- Strasburg pitched terribly in his last home appearance of the year and then was shut down a game early.
- His supposed replacements, Ross Detwiler and Edwin Jackson, had bad starts themselves, bringing up questions of how the supposed strength of the Nats, starting pitching, will hold up down the stretch and into the playoffs
- Oh yeah, they lost two of three to the Marlins while the Braves swept and are now up by 5.5. That's still too far to get concerned about (if the Nats lose 2 games in the standings to the Braves before their upcoming series AND get swept by the Braves in said series - they are STILL in first) but it returns them to the back of the mind at a time when distractions are most unwelcome.
Other SHUTDOWN thoughts
As I've said before I think the shutdown is the most logical move for a Nats franchise trying to maximize wins over the course of the Strasburg contract. However, there are good reasons to keep pitching him that go beyond macho bull.
While the national media has example after example of guys that demand Strasburg keep pitching, the local media all seems to side with the Nats. Even the fanbase is taking it relatively well. Dr. Gordek, Armchair Psychologist, thinks that the local populace seeing Rizzo turn this team around so quickly might be inclined to give him the benefit of the doubt on all his moves where the national media is only popping their head in here occasionally and doesn't have the same feelings toward Mike. Also, Dr. Gordek adds, that the newness of the team may add a bit of a cushion to this blow that people who have been fans of teams for decades might find difficult to understand. There is no life-long Nationals heartbreak, only a depressing 5 years of bad play. It is extended lack of success that creates the most urgency.

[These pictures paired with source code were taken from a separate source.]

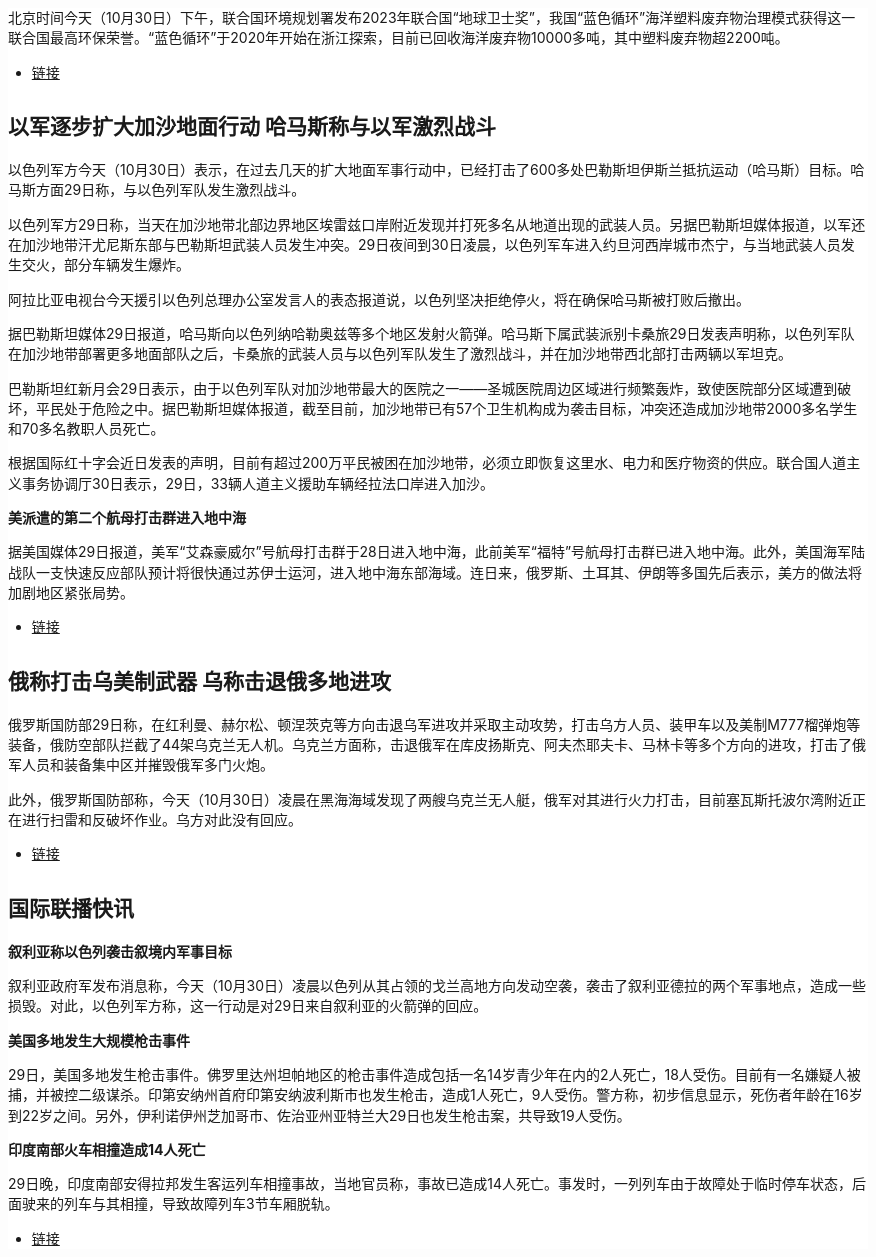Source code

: 北京时间今天（10月30日）下午，联合国环境规划署发布2023年联合国“地球卫士奖”，我国“蓝色循环”海洋塑料废弃物治理模式获得这一联合国最高环保荣誉。“蓝色循环”于2020年开始在浙江探索，目前已回收海洋废弃物10000多吨，其中塑料废弃物超2200吨。

- [链接](https://tv.cctv.com/2023/10/30/VIDEgTchDdSxo8jqoKNKqLF9231030.shtml)

## 以军逐步扩大加沙地面行动 哈马斯称与以军激烈战斗

以色列军方今天（10月30日）表示，在过去几天的扩大地面军事行动中，已经打击了600多处巴勒斯坦伊斯兰抵抗运动（哈马斯）目标。哈马斯方面29日称，与以色列军队发生激烈战斗。

以色列军方29日称，当天在加沙地带北部边界地区埃雷兹口岸附近发现并打死多名从地道出现的武装人员。另据巴勒斯坦媒体报道，以军还在加沙地带汗尤尼斯东部与巴勒斯坦武装人员发生冲突。29日夜间到30日凌晨，以色列军车进入约旦河西岸城市杰宁，与当地武装人员发生交火，部分车辆发生爆炸。

阿拉比亚电视台今天援引以色列总理办公室发言人的表态报道说，以色列坚决拒绝停火，将在确保哈马斯被打败后撤出。

据巴勒斯坦媒体29日报道，哈马斯向以色列纳哈勒奥兹等多个地区发射火箭弹。哈马斯下属武装派别卡桑旅29日发表声明称，以色列军队在加沙地带部署更多地面部队之后，卡桑旅的武装人员与以色列军队发生了激烈战斗，并在加沙地带西北部打击两辆以军坦克。

巴勒斯坦红新月会29日表示，由于以色列军队对加沙地带最大的医院之一——圣城医院周边区域进行频繁轰炸，致使医院部分区域遭到破坏，平民处于危险之中。据巴勒斯坦媒体报道，截至目前，加沙地带已有57个卫生机构成为袭击目标，冲突还造成加沙地带2000多名学生和70多名教职人员死亡。

根据国际红十字会近日发表的声明，目前有超过200万平民被困在加沙地带，必须立即恢复这里水、电力和医疗物资的供应。联合国人道主义事务协调厅30日表示，29日，33辆人道主义援助车辆经拉法口岸进入加沙。

**美派遣的第二个航母打击群进入地中海**

据美国媒体29日报道，美军“艾森豪威尔”号航母打击群于28日进入地中海，此前美军“福特”号航母打击群已进入地中海。此外，美国海军陆战队一支快速反应部队预计将很快通过苏伊士运河，进入地中海东部海域。连日来，俄罗斯、土耳其、伊朗等多国先后表示，美方的做法将加剧地区紧张局势。

- [链接](https://tv.cctv.com/2023/10/30/VIDEymICIkzcn0qfWmpVDopy231030.shtml)

## 俄称打击乌美制武器 乌称击退俄多地进攻

俄罗斯国防部29日称，在红利曼、赫尔松、顿涅茨克等方向击退乌军进攻并采取主动攻势，打击乌方人员、装甲车以及美制M777榴弹炮等装备，俄防空部队拦截了44架乌克兰无人机。乌克兰方面称，击退俄军在库皮扬斯克、阿夫杰耶夫卡、马林卡等多个方向的进攻，打击了俄军人员和装备集中区并摧毁俄军多门火炮。

此外，俄罗斯国防部称，今天（10月30日）凌晨在黑海海域发现了两艘乌克兰无人艇，俄军对其进行火力打击，目前塞瓦斯托波尔湾附近正在进行扫雷和反破坏作业。乌方对此没有回应。

- [链接](https://tv.cctv.com/2023/10/30/VIDEr2WLNx2aBG3PeWmSEv7j231030.shtml)

## 国际联播快讯

**叙利亚称以色列袭击叙境内军事目标**

叙利亚政府军发布消息称，今天（10月30日）凌晨以色列从其占领的戈兰高地方向发动空袭，袭击了叙利亚德拉的两个军事地点，造成一些损毁。对此，以色列军方称，这一行动是对29日来自叙利亚的火箭弹的回应。

**美国多地发生大规模枪击事件**

29日，美国多地发生枪击事件。佛罗里达州坦帕地区的枪击事件造成包括一名14岁青少年在内的2人死亡，18人受伤。目前有一名嫌疑人被捕，并被控二级谋杀。印第安纳州首府印第安纳波利斯市也发生枪击，造成1人死亡，9人受伤。警方称，初步信息显示，死伤者年龄在16岁到22岁之间。另外，伊利诺伊州芝加哥市、佐治亚州亚特兰大29日也发生枪击案，共导致19人受伤。

**印度南部火车相撞造成14人死亡**

29日晚，印度南部安得拉邦发生客运列车相撞事故，当地官员称，事故已造成14人死亡。事发时，一列列车由于故障处于临时停车状态，后面驶来的列车与其相撞，导致故障列车3节车厢脱轨。

- [链接](https://tv.cctv.com/2023/10/30/VIDExoz1nLkqxyFmXNDXQnU3231030.shtml)
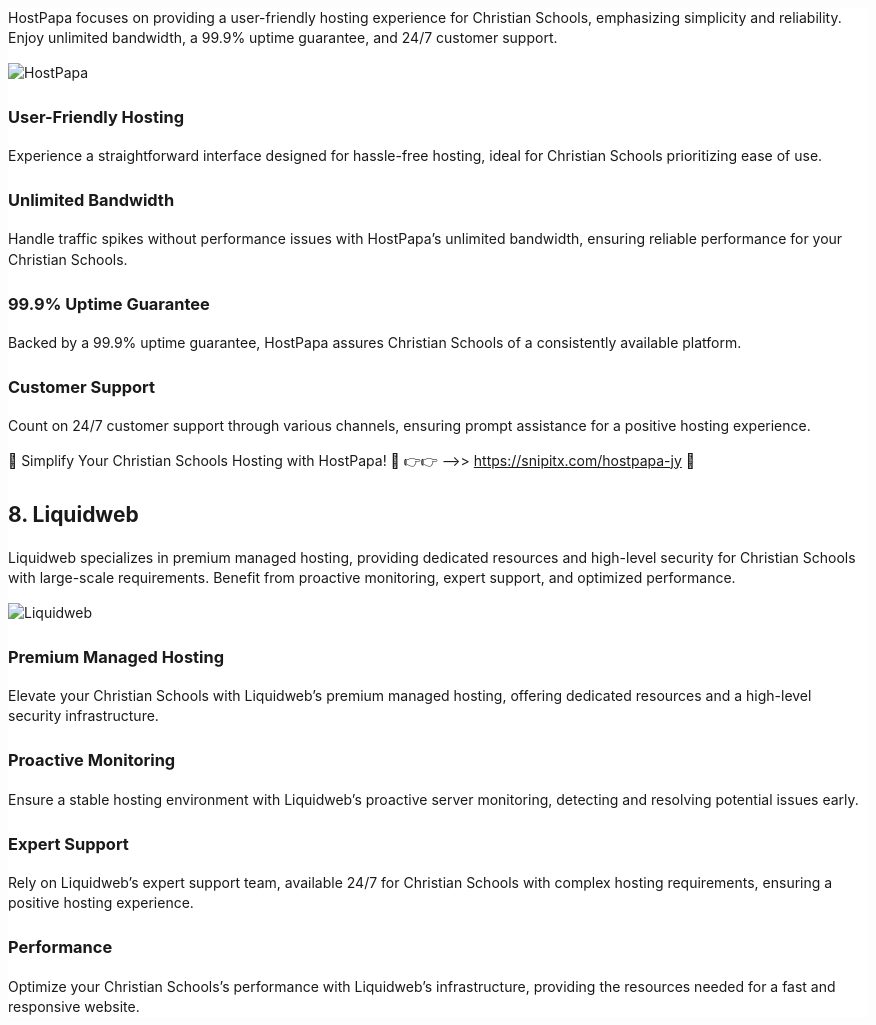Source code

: HostPapa focuses on providing a user-friendly hosting experience for Christian Schools, emphasizing simplicity and reliability. Enjoy unlimited bandwidth, a 99.9% uptime guarantee, and 24/7 customer support.

![HostPapa](https://i.imgur.com/ouDTkvl.jpeg "HostPapa Hosting")

### User-Friendly Hosting
Experience a straightforward interface designed for hassle-free hosting, ideal for Christian Schools prioritizing ease of use.

### Unlimited Bandwidth
Handle traffic spikes without performance issues with HostPapa’s unlimited bandwidth, ensuring reliable performance for your Christian Schools.

### 99.9% Uptime Guarantee
Backed by a 99.9% uptime guarantee, HostPapa assures Christian Schools of a consistently available platform.

### Customer Support
Count on 24/7 customer support through various channels, ensuring prompt assistance for a positive hosting experience.

🌈 Simplify Your Christian Schools Hosting with HostPapa! 🚀
👉👉 -->> https://snipitx.com/hostpapa-jy 🚀

## 8. Liquidweb

Liquidweb specializes in premium managed hosting, providing dedicated resources and high-level security for Christian Schools with large-scale requirements. Benefit from proactive monitoring, expert support, and optimized performance.

![Liquidweb](https://i.imgur.com/4IvT9SC.jpeg "Liquidweb Hosting")

### Premium Managed Hosting
Elevate your Christian Schools with Liquidweb’s premium managed hosting, offering dedicated resources and a high-level security infrastructure.

### Proactive Monitoring
Ensure a stable hosting environment with Liquidweb’s proactive server monitoring, detecting and resolving potential issues early.

### Expert Support
Rely on Liquidweb’s expert support team, available 24/7 for Christian Schools with complex hosting requirements, ensuring a positive hosting experience.

### Performance
Optimize your Christian Schools’s performance with Liquidweb’s infrastructure, providing the resources needed for a fast and responsive website.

The Davey/Strasburg dynamic is not working well. Strasburg seems like the type that thinks he should be perfect all the time and along with taking it out on himself, he'll go through the other reasons why he may not have been successful. Davey is a let them play manager who doesn't want to hear any of it. That's not a problem in itself, but he'll also express this to the media which has created a kind of spotlight effect on every poor start. Is he going to say anything other than "I pitched bad"? If so there's a small but growing section of fans that will jump on it. There's no need for it to have gotten even to this mild point. If keep it in the clubhouse is the rule for the players (see Lannan, John) it needs to be the rule for the manager too.